Philippe Pelaez signe un western classique avec bons et méchants, poursuites à cheval, duels, fusillades, bagarres, trahisons, saloon et serveuses aux décolletés profonds. Le genre ayant déjà été abondamment parodié et pastiché (tant au cinéma que dans la bande dessinée), il ne réinvente rien, mais il le fait très bien.
Le scénariste a le sens du rythme. Les rebondissements et retournements de situation pullulent. Les protagonistes apparaissant tous plus ou moins fourbes, l’enjeu n’est pas tant de savoir s’ils trouveront le butin, mais plutôt qui, du bandit, de la belle ou du nain, doublera ses comparses pour filer avec le magot. Cela dit, le chien belliqueux et la chèvre maligne arrivent souvent à leur voler la vedette.
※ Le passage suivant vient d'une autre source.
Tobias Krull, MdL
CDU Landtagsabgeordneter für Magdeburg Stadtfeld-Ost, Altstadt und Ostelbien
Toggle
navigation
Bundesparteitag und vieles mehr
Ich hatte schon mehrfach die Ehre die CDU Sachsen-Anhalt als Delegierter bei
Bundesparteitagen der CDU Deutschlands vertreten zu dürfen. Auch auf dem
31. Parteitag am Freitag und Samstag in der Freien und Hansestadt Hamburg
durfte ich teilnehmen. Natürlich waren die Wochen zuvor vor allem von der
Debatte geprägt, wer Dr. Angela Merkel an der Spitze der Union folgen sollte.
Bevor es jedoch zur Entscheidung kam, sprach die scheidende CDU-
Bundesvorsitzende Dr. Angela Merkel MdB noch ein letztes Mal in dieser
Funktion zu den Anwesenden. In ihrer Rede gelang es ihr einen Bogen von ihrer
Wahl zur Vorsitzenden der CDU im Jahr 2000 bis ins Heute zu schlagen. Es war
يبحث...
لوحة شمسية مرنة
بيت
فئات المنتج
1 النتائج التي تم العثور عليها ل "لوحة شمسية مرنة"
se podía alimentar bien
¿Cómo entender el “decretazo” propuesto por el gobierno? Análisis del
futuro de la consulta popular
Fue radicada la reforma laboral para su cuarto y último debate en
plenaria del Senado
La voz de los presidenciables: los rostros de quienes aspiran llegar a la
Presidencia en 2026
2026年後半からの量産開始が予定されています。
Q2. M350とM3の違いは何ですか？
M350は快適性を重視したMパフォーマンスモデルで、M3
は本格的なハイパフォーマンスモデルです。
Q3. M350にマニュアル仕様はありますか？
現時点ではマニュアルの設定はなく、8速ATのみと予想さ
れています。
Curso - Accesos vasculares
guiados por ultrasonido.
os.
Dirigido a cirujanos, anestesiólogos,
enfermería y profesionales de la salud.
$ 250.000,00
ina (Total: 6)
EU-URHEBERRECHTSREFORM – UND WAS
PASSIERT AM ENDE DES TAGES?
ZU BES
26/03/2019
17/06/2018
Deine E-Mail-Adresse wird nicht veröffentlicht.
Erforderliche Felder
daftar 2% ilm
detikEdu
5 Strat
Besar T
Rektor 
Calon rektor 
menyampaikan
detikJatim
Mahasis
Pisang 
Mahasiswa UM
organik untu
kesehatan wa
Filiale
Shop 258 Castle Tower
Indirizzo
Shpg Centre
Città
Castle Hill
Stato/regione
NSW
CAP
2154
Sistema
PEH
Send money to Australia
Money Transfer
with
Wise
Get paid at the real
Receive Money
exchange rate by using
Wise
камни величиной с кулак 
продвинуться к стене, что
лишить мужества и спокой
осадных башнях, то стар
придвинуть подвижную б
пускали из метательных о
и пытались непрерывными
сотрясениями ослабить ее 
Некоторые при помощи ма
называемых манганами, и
Le récit oscille entre humour déjanté et humour noir (qu’apprécieront les amateurs de l’œuvre de Quantin Tarantino), avec des notes de mauvais goût et quelques pieds de nez à la rectitude politique, lorsque l’auteur ironise sur la transphobie ou présente des Japonais stéréotypés. Que dire de plus, sinon que le ton potache de Son of a gun ! est parfaitement assumé.
Aux pinceaux, Sébastien Corbet vise juste. Celui qui est surtout connu pour son dessin historique, démontre qu’il a plus d’une cartouche dans son six-coups. C’est sans aucune difficulté qu’il adopte un style caricatural en symbiose avec ce scénario aux accents burlesques. Avec une abondance de gros plans et de personnages menaçants captés en contre-plongées, ses illustrations évoquent les clichés d’un genre hypercodifié, pour mieux les détourner et ainsi provoquer le sourire du lecteur. Le trait charbonneux rappelle du reste celui de Jérôme Jouvray dans Lincoln, une autre réussite de western parodique.
Une chevauchée jubilatoire et politiquement incorrecte.